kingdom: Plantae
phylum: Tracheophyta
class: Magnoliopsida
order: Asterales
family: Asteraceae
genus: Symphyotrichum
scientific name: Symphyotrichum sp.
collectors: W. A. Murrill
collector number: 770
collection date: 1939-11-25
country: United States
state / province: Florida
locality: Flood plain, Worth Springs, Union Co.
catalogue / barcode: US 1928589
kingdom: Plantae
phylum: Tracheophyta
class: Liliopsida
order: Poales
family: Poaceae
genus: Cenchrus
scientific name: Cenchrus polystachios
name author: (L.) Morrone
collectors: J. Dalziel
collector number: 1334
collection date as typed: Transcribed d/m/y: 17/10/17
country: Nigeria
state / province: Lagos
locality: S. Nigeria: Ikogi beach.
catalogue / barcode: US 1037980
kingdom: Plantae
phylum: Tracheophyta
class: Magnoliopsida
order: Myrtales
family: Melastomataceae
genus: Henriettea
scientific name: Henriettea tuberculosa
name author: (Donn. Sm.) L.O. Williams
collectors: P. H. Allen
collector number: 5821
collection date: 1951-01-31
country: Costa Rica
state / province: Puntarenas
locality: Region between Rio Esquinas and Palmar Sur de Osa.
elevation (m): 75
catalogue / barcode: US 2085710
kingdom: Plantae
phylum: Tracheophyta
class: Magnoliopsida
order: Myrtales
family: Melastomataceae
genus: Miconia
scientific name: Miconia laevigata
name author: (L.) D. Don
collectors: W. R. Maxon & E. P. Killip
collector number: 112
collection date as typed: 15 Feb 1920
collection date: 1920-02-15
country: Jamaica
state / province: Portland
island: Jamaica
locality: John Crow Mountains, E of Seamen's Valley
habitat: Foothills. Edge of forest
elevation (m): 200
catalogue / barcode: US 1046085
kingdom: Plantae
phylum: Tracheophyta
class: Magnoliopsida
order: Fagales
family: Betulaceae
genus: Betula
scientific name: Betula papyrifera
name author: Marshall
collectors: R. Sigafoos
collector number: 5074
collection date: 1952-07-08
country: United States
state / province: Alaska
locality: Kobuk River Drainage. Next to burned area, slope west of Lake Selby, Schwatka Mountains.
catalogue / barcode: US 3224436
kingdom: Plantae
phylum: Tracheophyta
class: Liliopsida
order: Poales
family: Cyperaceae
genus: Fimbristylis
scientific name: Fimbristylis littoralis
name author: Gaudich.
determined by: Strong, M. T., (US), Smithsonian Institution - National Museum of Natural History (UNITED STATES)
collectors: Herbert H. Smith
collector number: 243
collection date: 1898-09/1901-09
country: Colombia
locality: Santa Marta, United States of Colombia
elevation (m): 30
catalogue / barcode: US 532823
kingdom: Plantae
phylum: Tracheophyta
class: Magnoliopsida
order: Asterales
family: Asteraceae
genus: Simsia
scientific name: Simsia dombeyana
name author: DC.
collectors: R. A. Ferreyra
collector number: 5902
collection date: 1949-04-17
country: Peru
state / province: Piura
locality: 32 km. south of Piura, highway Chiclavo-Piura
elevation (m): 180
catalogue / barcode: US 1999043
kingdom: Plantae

Given task:
Revise these lines so that every "locality" becomes "site", and leave everything else as it is.

Solution for this exercise:
kingdom: Plantae
phylum: Tracheophyta
class: Magnoliopsida
order: Asterales
family: Asteraceae
genus: Symphyotrichum
scientific name: Symphyotrichum sp.
collectors: W. A. Murrill
collector number: 770
collection date: 1939-11-25
country: United States
state / province: Florida
site: Flood plain, Worth Springs, Union Co.
catalogue / barcode: US 1928589
kingdom: Plantae
phylum: Tracheophyta
class: Liliopsida
order: Poales
family: Poaceae
genus: Cenchrus
scientific name: Cenchrus polystachios
name author: (L.) Morrone
collectors: J. Dalziel
collector number: 1334
collection date as typed: Transcribed d/m/y: 17/10/17
country: Nigeria
state / province: Lagos
site: S. Nigeria: Ikogi beach.
catalogue / barcode: US 1037980
kingdom: Plantae
phylum: Tracheophyta
class: Magnoliopsida
order: Myrtales
family: Melastomataceae
genus: Henriettea
scientific name: Henriettea tuberculosa
name author: (Donn. Sm.) L.O. Williams
collectors: P. H. Allen
collector number: 5821
collection date: 1951-01-31
country: Costa Rica
state / province: Puntarenas
site: Region between Rio Esquinas and Palmar Sur de Osa.
elevation (m): 75
catalogue / barcode: US 2085710
kingdom: Plantae
phylum: Tracheophyta
class: Magnoliopsida
order: Myrtales
family: Melastomataceae
genus: Miconia
scientific name: Miconia laevigata
name author: (L.) D. Don
collectors: W. R. Maxon & E. P. Killip
collector number: 112
collection date as typed: 15 Feb 1920
collection date: 1920-02-15
country: Jamaica
state / province: Portland
island: Jamaica
site: John Crow Mountains, E of Seamen's Valley
habitat: Foothills. Edge of forest
elevation (m): 200
catalogue / barcode: US 1046085
kingdom: Plantae
phylum: Tracheophyta
class: Magnoliopsida
order: Fagales
family: Betulaceae
genus: Betula
scientific name: Betula papyrifera
name author: Marshall
collectors: R. Sigafoos
collector number: 5074
collection date: 1952-07-08
country: United States
state / province: Alaska
site: Kobuk River Drainage. Next to burned area, slope west of Lake Selby, Schwatka Mountains.
catalogue / barcode: US 3224436
kingdom: Plantae
phylum: Tracheophyta
class: Liliopsida
order: Poales
family: Cyperaceae
genus: Fimbristylis
scientific name: Fimbristylis littoralis
name author: Gaudich.
determined by: Strong, M. T., (US), Smithsonian Institution - National Museum of Natural History (UNITED STATES)
collectors: Herbert H. Smith
collector number: 243
collection date: 1898-09/1901-09
country: Colombia
site: Santa Marta, United States of Colombia
elevation (m): 30
catalogue / barcode: US 532823
kingdom: Plantae
phylum: Tracheophyta
class: Magnoliopsida
order: Asterales
family: Asteraceae
genus: Simsia
scientific name: Simsia dombeyana
name author: DC.
collectors: R. A. Ferreyra
collector number: 5902
collection date: 1949-04-17
country: Peru
state / province: Piura
site: 32 km. south of Piura, highway Chiclavo-Piura
elevation (m): 180
catalogue / barcode: US 1999043
kingdom: Plantae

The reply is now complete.